Every record that follows should be written out word for word; the pictures stay out.
━━━━━━━━━━
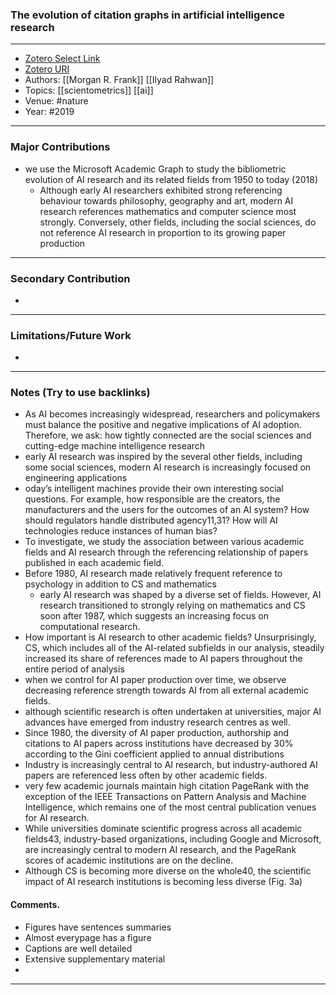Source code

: ### The evolution of citation graphs in artificial intelligence research
---
- [Zotero Select Link](zotero://select/groups/2480461/items/IJJ38W25)
- [Zotero URI](https://www.zotero.org/groups/2480461/items/IJJ38W25)
- Authors: [[Morgan R. Frank]] [[Ilyad Rahwan]] 
- Topics: [[scientometrics]] [[ai]]
- Venue: #nature
- Year: #2019

---
### Major Contributions
- we use the Microsoft Academic Graph to study the bibliometric evolution of AI research and its related fields from 1950 to today (2018)
	- Although early AI researchers exhibited strong referencing behaviour towards philosophy, geography and art, modern AI research references mathematics and computer science most strongly. Conversely, other fields, including the social sciences, do not reference AI research in proportion to its growing paper production
---
### Secondary Contribution
- 
---
### Limitations/Future Work
- 
---
### Notes (Try to use backlinks)
- As AI becomes increasingly widespread, researchers and policymakers must balance the positive and negative implications of AI adoption. Therefore, we ask: how tightly connected are the social sciences and cutting-edge machine intelligence research
- early AI research was inspired by the several other fields, including some social sciences, modern AI research is increasingly focused on engineering applications
- oday’s intelligent machines provide their own interesting social questions. For example, how responsible are the creators, the manufacturers and the users for the outcomes of an AI system? How should regulators handle distributed agency11,31? How will AI technologies reduce instances of human bias?
- To investigate, we study the association between various academic fields and AI research through the referencing relationship of papers published in each academic field.
- Before 1980, AI research made relatively frequent reference to psychology in addition to CS and mathematics
	- early AI research was shaped by a diverse set of fields. However, AI research transitioned to strongly relying on mathematics and CS soon after 1987, which suggests an increasing focus on computational research.
- How important is AI research to other academic fields? Unsurprisingly, CS, which includes all of the AI-related subfields in our analysis, steadily increased its share of references made to AI papers throughout the entire period of analysis
- when we control for AI paper production over time, we observe decreasing reference strength towards AI from all external academic fields.
- although scientific research is often undertaken at universities, major AI advances have emerged from industry research centres as well.
- Since 1980, the diversity of AI paper production, authorship and citations to AI papers across institutions have decreased by 30% according to the Gini coefficient applied to annual distributions
- Industry is increasingly central to AI research, but industry-authored AI papers are referenced less often by other academic fields.
- very few academic journals maintain high citation PageRank with the exception of the IEEE Transactions on Pattern Analysis and Machine Intelligence, which remains one of the most central publication venues for AI research.
- While universities dominate scientific progress across all academic fields43, industry-based organizations, including Google and Microsoft, are increasingly central to modern AI research, and the PageRank scores of academic institutions are on the decline.
- Although CS is becoming more diverse on the whole40, the scientific impact of AI research institutions is becoming less diverse (Fig. 3a)
#### Comments.
- Figures have sentences summaries
- Almost everypage has a figure
- Captions are well detailed
- Extensive supplementary material
- 
---
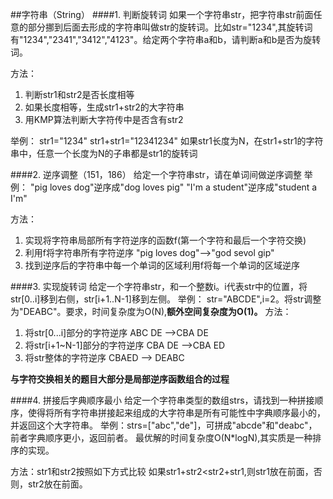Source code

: ##字符串（String）
####1. 判断旋转词
如果一个字符串str，把字符串str前面任意的部分挪到后面去形成的字符串叫做str的旋转词。比如str="1234",其旋转词有"1234","2341","3412","4123"。给定两个字符串a和b，请判断a和b是否为旋转词。

方法：
1. 判断str1和str2是否长度相等
2. 如果长度相等，生成str1+str2的大字符串
3. 用KMP算法判断大字符传中是否含有str2

举例：
str1="1234"
str1+str1="12341234"
如果str1长度为N，在str1+str1的字符串中，任意一个长度为N的子串都是str1的旋转词

####2. 逆序调整（151，186）
给定一个字符串str，请在单词间做逆序调整
举例：
"pig loves dog"逆序成"dog loves pig"
"I'm a student"逆序成"student a I'm"

方法：
1. 实现将字符串局部所有字符逆序的函数f(第一个字符和最后一个字符交换)
2. 利用f将字符串所有字符逆序
"pig loves dog"——>"god sevol gip"
3. 找到逆序后的字符串中每一个单词的区域利用f将每一个单词的区域逆序

####3. 实现旋转词
给定一个字符串str，和一个整数i。i代表str中的位置，将str[0..i]移到右侧，str[i+1..N-1]移到左侧。
举例：
str="ABCDE",i=2。将str调整为"DEABC"。要求，时间复杂度为O(N),**额外空间复杂度为O(1)。**
方法：
1. 将str[0...i]部分的字符逆序
 ABC DE ——>CBA DE
2. 将str[i+1~N-1]部分的字符逆序
 CBA DE ——>CBA ED
 3. 将str整体的字符逆序
 CBAED ——> DEABC
 
 
**与字符交换相关的题目大部分是局部逆序函数组合的过程**

####4. 拼接后字典顺序最小
给定一个字符串类型的数组strs，请找到一种拼接顺序，使得将所有字符串拼接起来组成的大字符串是所有可能性中字典顺序最小的，并返回这个大字符串。
举例：strs=["abc","de"]，可拼成"abcde"和"deabc"，前者字典顺序更小，返回前者。
最优解的时间复杂度O(N*logN),其实质是一种排序的实现。

方法：str1和str2按照如下方式比较
如果str1+str2<str2+str1,则str1放在前面，否则，str2放在前面。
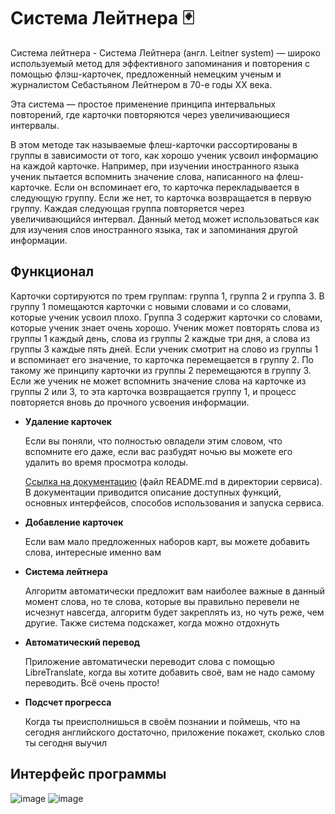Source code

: # Система Лейтнера 🃏



Система лейтнера - Система Лейтнера (англ. Leitner system) — широко используемый метод для эффективного запоминания и повторения с помощью флэш-карточек, предложенный немецким ученым и журналистом Себастьяном Лейтнером в 70-е годы XX века.

Эта система — простое применение принципа интервальных повторений, где карточки повторяются через увеличивающиеся интервалы.

В этом методе так называемые флеш-карточки рассортированы в группы в зависимости от того, как хорошо ученик усвоил информацию на каждой карточке. Например, при изучении иностранного языка ученик пытается вспомнить значение слова, написанного на флеш-карточке. Если он вспоминает его, то карточка перекладывается в следующую группу. Если же нет, то карточка возвращается в первую группу. Каждая следующая группа повторяется через увеличивающийся интервал. Данный метод может использоваться как для изучения слов иностранного языка, так и запоминания другой информации.

## Функционал
 Карточки сортируются по трем группам: группа 1, группа 2 и группа 3. В группу 1 помещаются карточки с новыми словами и со словами, которые ученик усвоил плохо. Группа 3 содержит карточки со словами, которые ученик знает очень хорошо. Ученик может повторять слова из группы 1 каждый день, слова из группы 2 каждые три дня, а слова из группы 3 каждые пять дней. Если ученик смотрит на слово из группы 1 и вспоминает его значение, то карточка перемещается в группу 2. По такому же принципу карточки из группы 2 перемещаются в группу 3. Если же ученик не может вспомнить значение слова на карточке из группы 2 или 3, то эта карточка возвращается группу 1, и процесс повторяется вновь до прочного усвоения информации.
* **Удаление карточек**

    Если вы поняли, что полностью овладели этим словом, что вспомните его даже, если вас разбудят ночью вы можете его удалить во время просмотра колоды.

    [Ссылка на документацию](README.md) (файл README.md в директории сервиса). В документации приводится описание доступных функций, основных интерфейсов, способов использования и запуска сервиса.

* **Добавление карточек**
    
    Если вам мало предложенных наборов карт, вы можете добавить слова, интересные именно вам
    
* **Система лейтнера**

    Алгоритм автоматически предложит вам наиболее важные в данный момент слова, но те слова, которые вы правильно перевели не исчезнут навсегда, алгоритм будет закреплять из, но чуть реже, чем другие. Также система подскажет, когда можно отдохнуть
    
* **Автоматический перевод** 
    
    Приложение автоматически переводит слова с помощью LibreTranslate, когда вы хотите добавить своё, вам не надо самому переводить. Всё очень просто!

* **Подсчет прогресса**

    Когда ты преисполнишься в своём познании и поймешь, что на сегодня английского достаточно, приложение покажет, сколько слов ты сегодня выучил
    
## Интерфейс программы
![image](https://user-images.githubusercontent.com/93432684/207332910-11591f57-6e6e-4717-8987-f4b522f90bd7.png)
![image](https://user-images.githubusercontent.com/93432684/207336177-4f4c5699-8ac2-442d-ba1f-697eaf975955.png)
━━━━━━━━━━
:: Solution to the problem ::
Source code

: ### The evolution of citation graphs in artificial intelligence research
---
- [Zotero Select Link](zotero://select/groups/2480461/items/IJJ38W25)
- [Zotero URI](https://www.zotero.org/groups/2480461/items/IJJ38W25)
- Authors: [[Morgan R. Frank]] [[Ilyad Rahwan]] 
- Topics: [[scientometrics]] [[ai]]
- Venue: #nature
- Year: #2019

---
### Major Contributions
- we use the Microsoft Academic Graph to study the bibliometric evolution of AI research and its related fields from 1950 to today (2018)
	- Although early AI researchers exhibited strong referencing behaviour towards philosophy, geography and art, modern AI research references mathematics and computer science most strongly. Conversely, other fields, including the social sciences, do not reference AI research in proportion to its growing paper production
---
### Secondary Contribution
- 
---
### Limitations/Future Work
- 
---
### Notes (Try to use backlinks)
- As AI becomes increasingly widespread, researchers and policymakers must balance the positive and negative implications of AI adoption. Therefore, we ask: how tightly connected are the social sciences and cutting-edge machine intelligence research
- early AI research was inspired by the several other fields, including some social sciences, modern AI research is increasingly focused on engineering applications
- oday’s intelligent machines provide their own interesting social questions. For example, how responsible are the creators, the manufacturers and the users for the outcomes of an AI system? How should regulators handle distributed agency11,31? How will AI technologies reduce instances of human bias?
- To investigate, we study the association between various academic fields and AI research through the referencing relationship of papers published in each academic field.
- Before 1980, AI research made relatively frequent reference to psychology in addition to CS and mathematics
	- early AI research was shaped by a diverse set of fields. However, AI research transitioned to strongly relying on mathematics and CS soon after 1987, which suggests an increasing focus on computational research.
- How important is AI research to other academic fields? Unsurprisingly, CS, which includes all of the AI-related subfields in our analysis, steadily increased its share of references made to AI papers throughout the entire period of analysis
- when we control for AI paper production over time, we observe decreasing reference strength towards AI from all external academic fields.
- although scientific research is often undertaken at universities, major AI advances have emerged from industry research centres as well.
- Since 1980, the diversity of AI paper production, authorship and citations to AI papers across institutions have decreased by 30% according to the Gini coefficient applied to annual distributions
- Industry is increasingly central to AI research, but industry-authored AI papers are referenced less often by other academic fields.
- very few academic journals maintain high citation PageRank with the exception of the IEEE Transactions on Pattern Analysis and Machine Intelligence, which remains one of the most central publication venues for AI research.
- While universities dominate scientific progress across all academic fields43, industry-based organizations, including Google and Microsoft, are increasingly central to modern AI research, and the PageRank scores of academic institutions are on the decline.
- Although CS is becoming more diverse on the whole40, the scientific impact of AI research institutions is becoming less diverse (Fig. 3a)
#### Comments.
- Figures have sentences summaries
- Almost everypage has a figure
- Captions are well detailed
- Extensive supplementary material
- 
---
Source code

: ##字符串（String）
####1. 判断旋转词
如果一个字符串str，把字符串str前面任意的部分挪到后面去形成的字符串叫做str的旋转词。比如str="1234",其旋转词有"1234","2341","3412","4123"。给定两个字符串a和b，请判断a和b是否为旋转词。

方法：
1. 判断str1和str2是否长度相等
2. 如果长度相等，生成str1+str2的大字符串
3. 用KMP算法判断大字符传中是否含有str2

举例：
str1="1234"
str1+str1="12341234"
如果str1长度为N，在str1+str1的字符串中，任意一个长度为N的子串都是str1的旋转词

####2. 逆序调整（151，186）
给定一个字符串str，请在单词间做逆序调整
举例：
"pig loves dog"逆序成"dog loves pig"
"I'm a student"逆序成"student a I'm"

方法：
1. 实现将字符串局部所有字符逆序的函数f(第一个字符和最后一个字符交换)
2. 利用f将字符串所有字符逆序
"pig loves dog"——>"god sevol gip"
3. 找到逆序后的字符串中每一个单词的区域利用f将每一个单词的区域逆序

####3. 实现旋转词
给定一个字符串str，和一个整数i。i代表str中的位置，将str[0..i]移到右侧，str[i+1..N-1]移到左侧。
举例：
str="ABCDE",i=2。将str调整为"DEABC"。要求，时间复杂度为O(N),**额外空间复杂度为O(1)。**
方法：
1. 将str[0...i]部分的字符逆序
 ABC DE ——>CBA DE
2. 将str[i+1~N-1]部分的字符逆序
 CBA DE ——>CBA ED
 3. 将str整体的字符逆序
 CBAED ——> DEABC
 
 
**与字符交换相关的题目大部分是局部逆序函数组合的过程**

####4. 拼接后字典顺序最小
给定一个字符串类型的数组strs，请找到一种拼接顺序，使得将所有字符串拼接起来组成的大字符串是所有可能性中字典顺序最小的，并返回这个大字符串。
举例：strs=["abc","de"]，可拼成"abcde"和"deabc"，前者字典顺序更小，返回前者。
最优解的时间复杂度O(N*logN),其实质是一种排序的实现。

方法：str1和str2按照如下方式比较
如果str1+str2<str2+str1,则str1放在前面，否则，str2放在前面。
Source code

: # Система Лейтнера 🃏



Система лейтнера - Система Лейтнера (англ. Leitner system) — широко используемый метод для эффективного запоминания и повторения с помощью флэш-карточек, предложенный немецким ученым и журналистом Себастьяном Лейтнером в 70-е годы XX века.

Эта система — простое применение принципа интервальных повторений, где карточки повторяются через увеличивающиеся интервалы.

В этом методе так называемые флеш-карточки рассортированы в группы в зависимости от того, как хорошо ученик усвоил информацию на каждой карточке. Например, при изучении иностранного языка ученик пытается вспомнить значение слова, написанного на флеш-карточке. Если он вспоминает его, то карточка перекладывается в следующую группу. Если же нет, то карточка возвращается в первую группу. Каждая следующая группа повторяется через увеличивающийся интервал. Данный метод может использоваться как для изучения слов иностранного языка, так и запоминания другой информации.

## Функционал
 Карточки сортируются по трем группам: группа 1, группа 2 и группа 3. В группу 1 помещаются карточки с новыми словами и со словами, которые ученик усвоил плохо. Группа 3 содержит карточки со словами, которые ученик знает очень хорошо. Ученик может повторять слова из группы 1 каждый день, слова из группы 2 каждые три дня, а слова из группы 3 каждые пять дней. Если ученик смотрит на слово из группы 1 и вспоминает его значение, то карточка перемещается в группу 2. По такому же принципу карточки из группы 2 перемещаются в группу 3. Если же ученик не может вспомнить значение слова на карточке из группы 2 или 3, то эта карточка возвращается группу 1, и процесс повторяется вновь до прочного усвоения информации.
* **Удаление карточек**

    Если вы поняли, что полностью овладели этим словом, что вспомните его даже, если вас разбудят ночью вы можете его удалить во время просмотра колоды.

    [Ссылка на документацию](README.md) (файл README.md в директории сервиса). В документации приводится описание доступных функций, основных интерфейсов, способов использования и запуска сервиса.

* **Добавление карточек**
    
    Если вам мало предложенных наборов карт, вы можете добавить слова, интересные именно вам
    
* **Система лейтнера**

    Алгоритм автоматически предложит вам наиболее важные в данный момент слова, но те слова, которые вы правильно перевели не исчезнут навсегда, алгоритм будет закреплять из, но чуть реже, чем другие. Также система подскажет, когда можно отдохнуть
    
* **Автоматический перевод** 
    
    Приложение автоматически переводит слова с помощью LibreTranslate, когда вы хотите добавить своё, вам не надо самому переводить. Всё очень просто!

* **Подсчет прогресса**

    Когда ты преисполнишься в своём познании и поймешь, что на сегодня английского достаточно, приложение покажет, сколько слов ты сегодня выучил
    
## Интерфейс программы
![image](https://user-images.githubusercontent.com/93432684/207332910-11591f57-6e6e-4717-8987-f4b522f90bd7.png)
![image](https://user-images.githubusercontent.com/93432684/207336177-4f4c5699-8ac2-442d-ba1f-697eaf975955.png)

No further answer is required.